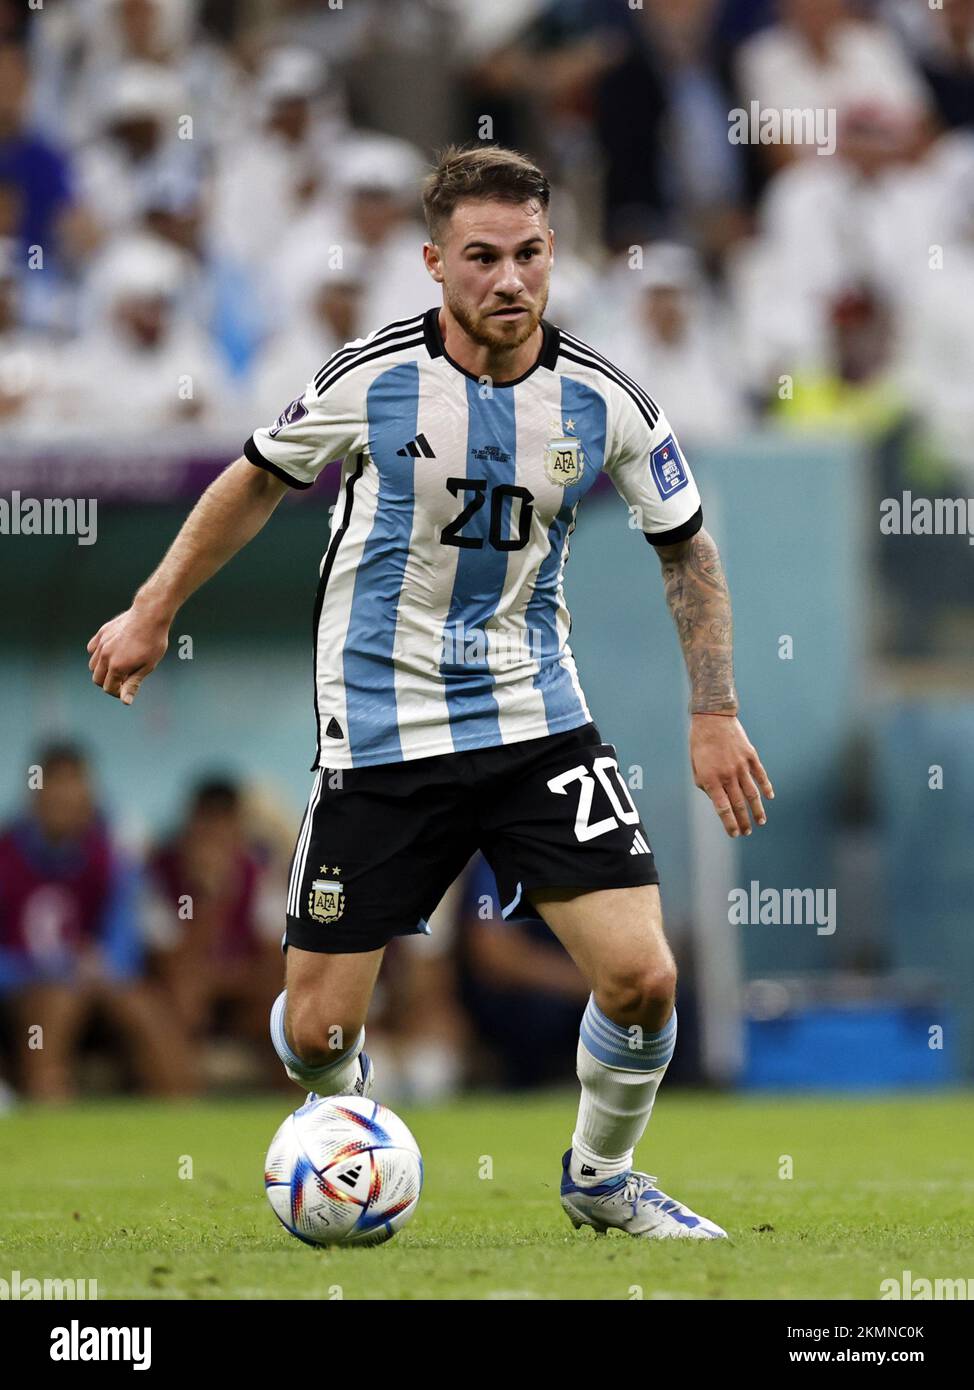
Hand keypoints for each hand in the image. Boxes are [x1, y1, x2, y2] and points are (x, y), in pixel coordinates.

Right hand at [87, 600, 169, 704]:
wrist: (149, 616)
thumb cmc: (153, 642)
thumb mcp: (147, 666)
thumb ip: (133, 684)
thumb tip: (125, 701)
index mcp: (117, 667)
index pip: (109, 688)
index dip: (118, 693)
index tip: (127, 690)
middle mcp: (105, 656)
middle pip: (98, 679)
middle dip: (108, 683)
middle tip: (123, 680)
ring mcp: (101, 644)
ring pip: (93, 665)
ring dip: (102, 670)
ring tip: (118, 666)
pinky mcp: (101, 633)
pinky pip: (92, 649)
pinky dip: (98, 655)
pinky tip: (110, 653)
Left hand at [690, 713, 773, 837]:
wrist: (712, 717)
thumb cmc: (699, 742)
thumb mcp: (695, 766)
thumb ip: (705, 784)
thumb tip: (717, 799)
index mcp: (711, 779)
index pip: (723, 808)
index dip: (729, 823)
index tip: (734, 833)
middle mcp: (727, 775)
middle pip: (739, 804)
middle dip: (744, 821)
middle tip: (747, 832)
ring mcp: (741, 765)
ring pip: (753, 793)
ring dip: (758, 810)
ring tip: (761, 822)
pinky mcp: (751, 756)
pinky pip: (761, 775)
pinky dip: (767, 787)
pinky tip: (770, 797)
== == ==
▸ **Problem to solve**: Everything from the line containing "ring dip: (102, 670)" through the line containing "middle dip: (744, 821)" in the material above should be retyped exactly, both ends included, and nothing more.

▸ **Response for this exercise**:
ring dip: (102, 670)
ring tip: (118, 666)
pinky mcp: (101, 633)
pinky pip: (92, 649)
pinky dip: (98, 655)
pinky tip: (110, 653)
Left hand at [690, 713, 773, 837]:
wrist: (712, 717)
thumb cmc: (699, 742)
thumb mcp: (695, 766)
thumb ip: (705, 784)
thumb tip: (717, 799)
index mcp: (711, 779)
index pip: (723, 808)
index dip: (729, 823)
index tip: (734, 833)
middle mcp: (727, 775)
middle pip: (739, 804)
middle dip: (744, 821)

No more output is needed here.